会長挨拶
会員の皆様へ
2012年1月より日本臨床検査専門医会の会長に就任致しました。
昨年は、東日本に激震が走り、直後の大津波による被害は天災だけに留まらず、福島原発の炉心融解による放射能災害という人災に至りました。紀伊半島の台風被害も近年例を見ない規模で、人知の予測を超えた自然の驚異に「備えあれば憂いなし」の言葉が虚しく響く年でした。

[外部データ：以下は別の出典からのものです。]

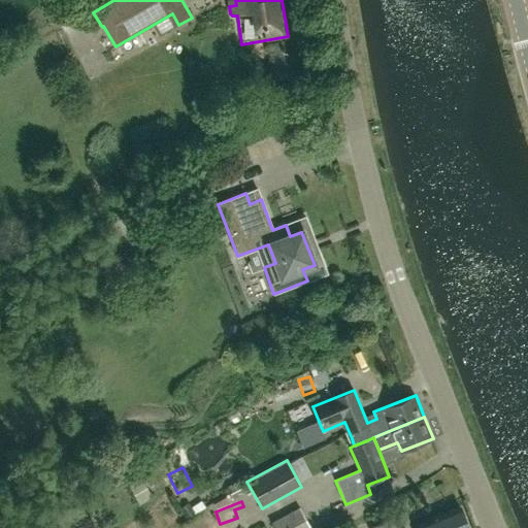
[(468,527),(460,505),(416,524),(417,527),(395,527),(391,518),(372,527),(373,527),(468,527)]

それにも増して政府の対応は、民意からかけ離れ、政治家は保身と政争に終始し、復興のスピードアップを妨げているのではと思えるようなものが多く、民間の活動無くして被災地は立ち上がることができなかったのではと思うような多くの報道に国民のみんなが現行の政治にさらに不安をもつようになりました。大阪で橋下氏の率いる維新の会が躍進したのも、この政治不信の現れのひとつと思われ、維新の会は国政にまで影響を及ぼすような勢いです。
さて、私達の属する臨床検査の世界に目を向けると、今年8年目を迎える臨床検査振興協議会活動が着実に足場を固めており、ここで日本臨床検査技師会の加入があれば、万全の体制と言えるところにあるようです。しかし、それぞれの団体のコンセンサスをみると、もっともっと「臨床検査にとっていま何が重要か」についての議論が必要と感じます。この協議会で定めた「臨床検査の日」もまだまだ臨床検査業界の中でも認知度が低く、当会としても協議会と連動した動きが必要です。
元来、私達専門医会は医師の職能団体であり、日本臨床検査医学会が学術団体であるのに対し、臨床検査医がどのように社会にあるいは医療機関の中で役立つのかを主題としなければならないと思います。学会が臨床検査医学の中で学術的な部分を引き受けなければならないのと対照的ですが、年間を通した活動は両者ともに低調で、通り一遍の年間予定の消化にすぎなかった感が否めません。年間予定をこなすことも大変なことではありますが、検査医学会も専門医会も組織だった活動ではなく、中枢部(キャビネット)の人達だけが悪戦苦闘し、方向すら誤っていく、いまの政府と同じようなところも見受けられました。
私が目指す会の運営は、それぞれの立場をフルに活用した全員参加型の運営です。新しい先生には新しい先生の、古株の先生には古株の先生の役割(義務)と責任があります。副会長に兵庫医大の小柴教授と昭和大横浜北部病院の木村准教授を指名しました。全国幹事の皆様に対しても、会員に対しても、運営をわかりやすく開示したいと考えています。各地の会員の先生方からも、それぞれの地区の幹事の先生を通したり、直接でも結構ですので、どしどしご意見を出していただけるような運営を心掛けます。出していただいた意見はオープンにし、幹事会にはかり、討議の結果も開示していく予定です。
今年一年は、改革の年になると思います。来年に花が咲くかどうかは不明です。実がなるのは、ずーっと先になるかもしれません。土の手入れしかできないかもしれませんが、耕すことだけは努力を怠らないことを誓って就任の挨拶と致します。会員の皆様の倍旧のご支援ご指導をお願い申し上げます。